_ACTIVITY:_ Everything in the listing below from the line containing "table_cell [298, 190, 815, 750]" through the line containing "Document page, 1275x1650 pixels." must be repeated exactly; the remaining lines are not wanted.

****************

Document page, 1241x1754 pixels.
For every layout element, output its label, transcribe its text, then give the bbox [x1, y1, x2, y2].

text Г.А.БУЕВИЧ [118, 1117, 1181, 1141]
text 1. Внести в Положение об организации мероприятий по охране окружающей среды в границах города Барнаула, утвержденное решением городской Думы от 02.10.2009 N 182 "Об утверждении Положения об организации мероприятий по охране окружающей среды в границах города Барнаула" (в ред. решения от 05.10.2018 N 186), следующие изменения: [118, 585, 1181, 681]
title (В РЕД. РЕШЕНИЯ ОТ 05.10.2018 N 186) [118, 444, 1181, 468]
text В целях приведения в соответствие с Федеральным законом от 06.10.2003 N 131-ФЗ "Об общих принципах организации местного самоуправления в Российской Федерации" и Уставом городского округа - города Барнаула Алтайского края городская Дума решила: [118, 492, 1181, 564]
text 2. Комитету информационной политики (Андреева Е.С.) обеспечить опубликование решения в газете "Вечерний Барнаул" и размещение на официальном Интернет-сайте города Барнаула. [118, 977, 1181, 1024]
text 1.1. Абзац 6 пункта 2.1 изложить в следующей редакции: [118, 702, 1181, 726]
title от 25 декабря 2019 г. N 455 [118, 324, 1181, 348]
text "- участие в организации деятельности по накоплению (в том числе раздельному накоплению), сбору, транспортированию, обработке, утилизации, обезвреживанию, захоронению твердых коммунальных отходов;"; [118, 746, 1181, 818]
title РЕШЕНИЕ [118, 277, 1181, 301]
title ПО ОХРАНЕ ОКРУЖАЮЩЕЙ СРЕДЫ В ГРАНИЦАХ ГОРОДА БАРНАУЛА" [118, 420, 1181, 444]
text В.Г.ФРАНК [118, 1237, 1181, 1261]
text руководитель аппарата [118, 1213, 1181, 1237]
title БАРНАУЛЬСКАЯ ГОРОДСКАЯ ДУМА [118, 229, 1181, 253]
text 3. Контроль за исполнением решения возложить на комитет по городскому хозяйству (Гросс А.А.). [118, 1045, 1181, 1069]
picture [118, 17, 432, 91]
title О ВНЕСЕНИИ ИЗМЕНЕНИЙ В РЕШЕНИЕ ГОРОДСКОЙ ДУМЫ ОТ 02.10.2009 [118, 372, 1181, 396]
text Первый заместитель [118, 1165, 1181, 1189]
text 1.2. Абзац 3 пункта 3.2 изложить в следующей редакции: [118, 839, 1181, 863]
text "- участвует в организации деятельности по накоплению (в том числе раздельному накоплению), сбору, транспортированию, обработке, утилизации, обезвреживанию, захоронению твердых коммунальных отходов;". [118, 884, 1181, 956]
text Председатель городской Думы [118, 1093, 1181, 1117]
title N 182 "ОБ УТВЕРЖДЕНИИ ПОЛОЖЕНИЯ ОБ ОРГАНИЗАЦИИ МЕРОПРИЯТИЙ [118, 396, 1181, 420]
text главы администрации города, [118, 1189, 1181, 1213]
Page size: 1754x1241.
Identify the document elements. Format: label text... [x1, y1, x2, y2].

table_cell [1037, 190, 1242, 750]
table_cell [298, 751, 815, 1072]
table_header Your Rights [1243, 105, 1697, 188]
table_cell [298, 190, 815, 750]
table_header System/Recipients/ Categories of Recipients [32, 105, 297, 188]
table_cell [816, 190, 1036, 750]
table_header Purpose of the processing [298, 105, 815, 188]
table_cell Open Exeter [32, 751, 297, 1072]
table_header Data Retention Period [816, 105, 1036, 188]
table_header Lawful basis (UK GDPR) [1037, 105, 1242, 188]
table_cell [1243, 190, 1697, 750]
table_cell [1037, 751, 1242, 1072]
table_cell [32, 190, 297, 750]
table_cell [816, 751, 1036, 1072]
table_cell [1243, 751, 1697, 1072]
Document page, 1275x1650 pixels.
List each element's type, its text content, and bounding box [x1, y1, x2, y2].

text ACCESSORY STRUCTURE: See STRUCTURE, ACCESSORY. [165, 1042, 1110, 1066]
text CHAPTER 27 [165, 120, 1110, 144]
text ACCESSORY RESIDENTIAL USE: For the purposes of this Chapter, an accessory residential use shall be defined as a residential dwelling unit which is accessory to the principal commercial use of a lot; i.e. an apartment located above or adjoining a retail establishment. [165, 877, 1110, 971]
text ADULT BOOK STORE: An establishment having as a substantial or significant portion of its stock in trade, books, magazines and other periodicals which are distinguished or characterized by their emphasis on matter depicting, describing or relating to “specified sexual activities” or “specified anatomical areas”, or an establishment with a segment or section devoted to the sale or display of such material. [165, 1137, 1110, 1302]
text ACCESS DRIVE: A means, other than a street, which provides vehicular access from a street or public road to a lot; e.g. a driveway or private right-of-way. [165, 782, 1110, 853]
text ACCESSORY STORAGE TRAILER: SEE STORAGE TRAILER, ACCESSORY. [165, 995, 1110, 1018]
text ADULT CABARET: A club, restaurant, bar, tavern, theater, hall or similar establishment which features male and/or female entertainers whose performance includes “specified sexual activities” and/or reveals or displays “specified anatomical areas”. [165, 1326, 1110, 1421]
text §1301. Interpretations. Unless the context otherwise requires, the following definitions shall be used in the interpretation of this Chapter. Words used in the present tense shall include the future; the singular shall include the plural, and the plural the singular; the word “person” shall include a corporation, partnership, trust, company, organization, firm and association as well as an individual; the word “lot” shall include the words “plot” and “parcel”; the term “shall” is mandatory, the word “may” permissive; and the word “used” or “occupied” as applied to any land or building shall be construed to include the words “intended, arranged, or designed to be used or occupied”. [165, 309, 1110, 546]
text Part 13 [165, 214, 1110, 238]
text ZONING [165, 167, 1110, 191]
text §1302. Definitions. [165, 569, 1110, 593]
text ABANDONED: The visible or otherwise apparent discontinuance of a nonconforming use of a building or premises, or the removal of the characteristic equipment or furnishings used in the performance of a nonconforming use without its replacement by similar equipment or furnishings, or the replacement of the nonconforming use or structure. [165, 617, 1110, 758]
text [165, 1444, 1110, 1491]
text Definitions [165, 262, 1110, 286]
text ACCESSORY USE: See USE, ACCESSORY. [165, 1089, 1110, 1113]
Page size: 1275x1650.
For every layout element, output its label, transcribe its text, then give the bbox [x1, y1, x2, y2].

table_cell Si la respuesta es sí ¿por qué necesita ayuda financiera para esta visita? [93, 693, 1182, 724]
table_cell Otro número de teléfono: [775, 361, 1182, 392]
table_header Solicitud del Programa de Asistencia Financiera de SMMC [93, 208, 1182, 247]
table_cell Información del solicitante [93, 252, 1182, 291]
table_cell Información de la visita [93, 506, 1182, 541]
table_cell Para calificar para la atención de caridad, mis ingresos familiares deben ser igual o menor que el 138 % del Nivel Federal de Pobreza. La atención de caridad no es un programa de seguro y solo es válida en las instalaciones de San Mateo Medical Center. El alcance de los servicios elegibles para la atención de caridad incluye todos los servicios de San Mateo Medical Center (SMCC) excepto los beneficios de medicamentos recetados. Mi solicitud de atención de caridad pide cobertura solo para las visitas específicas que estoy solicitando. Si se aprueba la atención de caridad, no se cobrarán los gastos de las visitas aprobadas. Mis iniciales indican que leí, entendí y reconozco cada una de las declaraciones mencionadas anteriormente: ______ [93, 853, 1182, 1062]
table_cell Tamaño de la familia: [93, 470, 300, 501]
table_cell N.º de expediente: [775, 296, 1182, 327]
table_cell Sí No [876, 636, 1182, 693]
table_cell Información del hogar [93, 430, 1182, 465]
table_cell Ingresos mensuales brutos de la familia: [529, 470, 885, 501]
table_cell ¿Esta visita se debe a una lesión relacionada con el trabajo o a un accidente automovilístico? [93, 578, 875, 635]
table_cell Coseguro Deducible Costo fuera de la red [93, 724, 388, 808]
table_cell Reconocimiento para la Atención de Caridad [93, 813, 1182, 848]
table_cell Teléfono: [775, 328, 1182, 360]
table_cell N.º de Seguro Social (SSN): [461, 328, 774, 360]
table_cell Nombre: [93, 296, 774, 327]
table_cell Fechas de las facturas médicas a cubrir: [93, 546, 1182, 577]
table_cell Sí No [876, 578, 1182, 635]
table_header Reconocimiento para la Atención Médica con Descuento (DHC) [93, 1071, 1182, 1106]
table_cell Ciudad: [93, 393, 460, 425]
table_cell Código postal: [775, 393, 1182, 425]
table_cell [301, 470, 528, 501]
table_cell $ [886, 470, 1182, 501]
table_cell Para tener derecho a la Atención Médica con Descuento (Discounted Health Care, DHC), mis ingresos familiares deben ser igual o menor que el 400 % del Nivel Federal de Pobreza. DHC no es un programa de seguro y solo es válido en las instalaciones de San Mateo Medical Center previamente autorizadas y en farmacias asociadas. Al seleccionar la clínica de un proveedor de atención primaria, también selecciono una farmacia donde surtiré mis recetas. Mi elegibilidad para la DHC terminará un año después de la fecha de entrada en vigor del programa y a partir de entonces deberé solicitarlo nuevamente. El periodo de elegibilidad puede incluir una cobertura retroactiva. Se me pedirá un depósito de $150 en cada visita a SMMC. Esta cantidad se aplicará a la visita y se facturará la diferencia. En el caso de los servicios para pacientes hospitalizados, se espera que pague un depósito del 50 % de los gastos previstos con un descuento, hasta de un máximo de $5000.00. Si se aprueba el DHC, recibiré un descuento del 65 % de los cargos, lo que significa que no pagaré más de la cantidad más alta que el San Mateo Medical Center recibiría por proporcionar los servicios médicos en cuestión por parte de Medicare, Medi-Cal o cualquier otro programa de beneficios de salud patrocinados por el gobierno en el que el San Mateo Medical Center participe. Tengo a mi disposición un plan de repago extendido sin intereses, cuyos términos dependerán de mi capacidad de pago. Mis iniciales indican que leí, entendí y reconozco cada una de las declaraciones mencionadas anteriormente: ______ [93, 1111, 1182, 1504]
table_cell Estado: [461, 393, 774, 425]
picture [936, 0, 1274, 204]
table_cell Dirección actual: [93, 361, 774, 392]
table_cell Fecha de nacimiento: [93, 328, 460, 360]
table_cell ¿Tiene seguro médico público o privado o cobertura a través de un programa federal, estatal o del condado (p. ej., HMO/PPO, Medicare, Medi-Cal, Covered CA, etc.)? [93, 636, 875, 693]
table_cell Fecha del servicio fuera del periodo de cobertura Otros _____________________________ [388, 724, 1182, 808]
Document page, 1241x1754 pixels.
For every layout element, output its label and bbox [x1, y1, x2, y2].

****************

_WRITTEN ANSWER:_
table_cell [298, 190, 815, 750]
table_header System/Recipients/ Categories of Recipients [32, 105, 297, 188]
table_cell [816, 190, 1036, 750]
table_header Purpose of the processing [298, 105, 815, 188]
table_cell Open Exeter [32, 751, 297, 1072]
table_header Data Retention Period [816, 105, 1036, 188]
table_header Lawful basis (UK GDPR) [1037, 105, 1242, 188]
table_cell [1243, 190, 1697, 750]
table_cell [1037, 751, 1242, 1072]
table_cell [32, 190, 297, 750]
table_cell [816, 751, 1036, 1072]
table_cell [1243, 751, 1697, 1072]
Document page, 1275x1650 pixels.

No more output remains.